Evie encapsulates the peculiar appetite-stimulating effect of wheat that trumps all other appetite effects, “sweet tooth” included.
I’ve been on the wheat-free plan for four months and have had good results with loss of 12 pounds, total resolution of digestive/intestinal issues, cessation of food/carbo cravings, and diminished arthritic pain.
I am 70 years old and have fought Carbo Hell for most of my adult life. It was called a “sweet tooth” in my day, but I think it should be changed to a “WHEAT TOOTH,” as without wheat, my addictive compulsion to eat the terrible chemical laden sugar bombs pushed by the food industry just up and disappeared.
As a retired mental health counselor, who worked in a MICA (mentally ill/chemical abuser) program, I was well aware of the hypoglycemic and emotional ravages of abusing alcohol and drugs. I also intellectually understood the similar effects of simple and refined carbohydrates, even grains and fruits, but I was powerless to resist the call from Little Debbie and Pepperidge Farm myself.
I was, myself, so frequently depressed and often irritable and anxious, but saw little to no relief from cutting out sweet treats. Every evening at 5 pm, the blood sugar dropped and I, like a food zombie, began my craven search for that evening’s simple carbo of choice. Ice cream, some cookies, a piece of pie or cake, even candy. Somehow, despite my heavy research into the bad health effects of high blood sugar and hyperinsulinemia, no matter that I ate sweet-free all day, every evening I would, sooner or later, find myself with some decadent goodie. Every morning I would wake up in an extremely depressed mood (hypoglycemia?) with very negative thoughts. So, when Wheat Belly arrived into my sphere of awareness, I just did it.
Wow. As long as I “Ate no wheat, I craved no sweet.” Even if I had a little rice or grits occasionally, I was just not hungry. But each time I’d relapse and have a slice or two of sourdough toast, I’d be ravenous that evening again and would wake up next day practically suicidal. I now know that cutting out all the junk sweets and simple carbs, though healthy in itself, is not enough for me. I must abstain from wheat in all its manifestations as for me it is the “gateway food,’ if you will, to Carbo Hell with all its many ill effects, both physical and emotional. Thank you, Dr. Davis for helping me.
Evie experienced exactly what I have witnessed countless times: What people perceive as a “sweet tooth” was really a desire for sweets and carbohydrates triggered by the gliadin protein of wheat. Spinach doesn’t do this; olives don’t do this; beef liver can’t do this–only wheat.
Recall that the gliadin protein of wheat, this modern form of the protein changed by the manipulations of geneticists, triggers appetite and causes people to consume, on average, 400 more calories per day. Appetite is triggered specifically for carbohydrates, such as chips and cookies, not for steak, salmon, and asparagus.

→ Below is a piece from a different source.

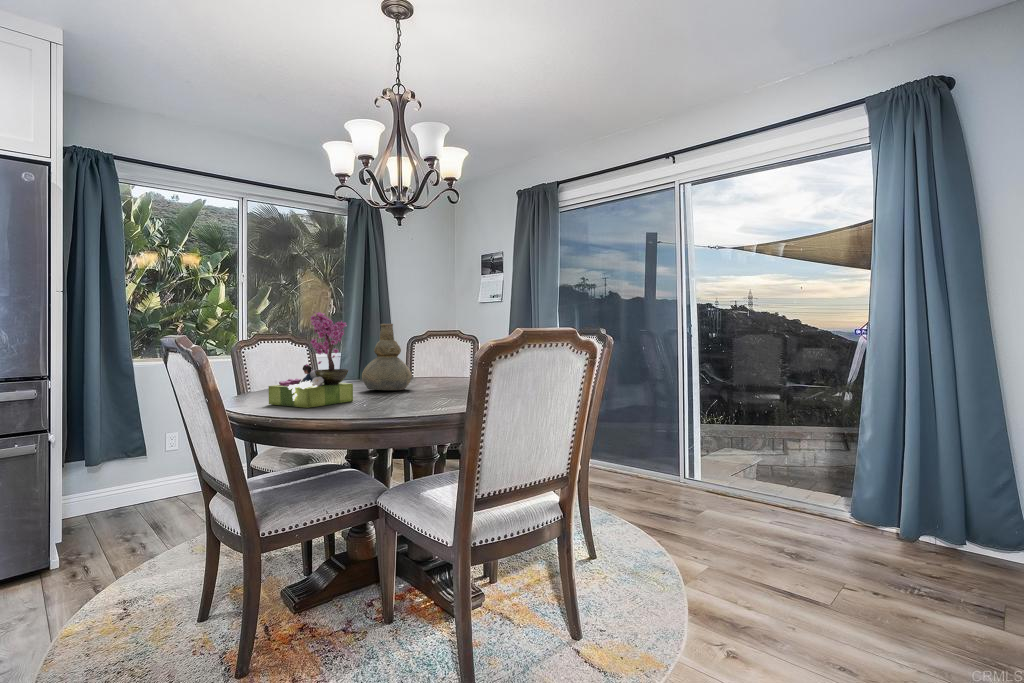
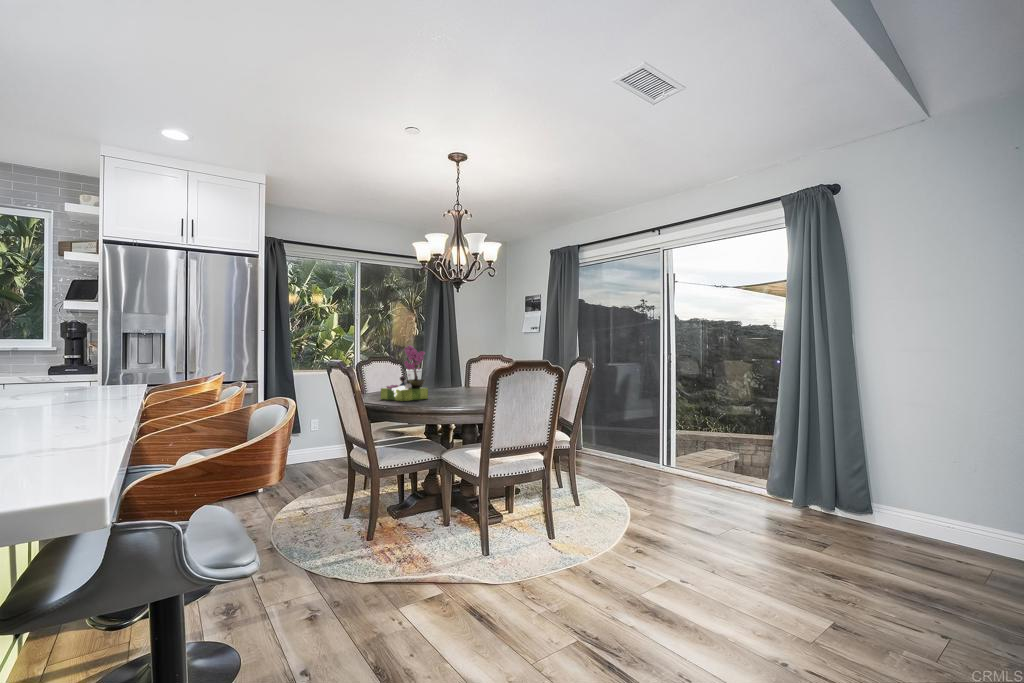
vase: present [362,324,412,390] -> none [434,351,465,394]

Another interesting aspect of Evie’s experience are the emotional consequences of wheat consumption: Not only did it trigger cravings for junk carbohydrates, but also negative thoughts that seem to go beyond the self-loathing of lost impulse control. (Especially interesting coming from a person with the professional sophistication of a mental health counselor.) This would be consistent with the mind effects of gliadin that can trigger depression in those susceptible. (Time and again, these gliadin effects, often profound influences over mood and behavior, raise the question: How many societal problems–violence, crime, family discord, drug abuse–are really the consequence of this ubiquitous disrupter? I don’t have an answer, but I suspect it is a substantial contributor, one that can be remedied.)
Rarely does the impulse to consume sweets–a “sweet tooth”–persist in the aftermath of wheat elimination: Lose the wheat, lose the sweet tooth.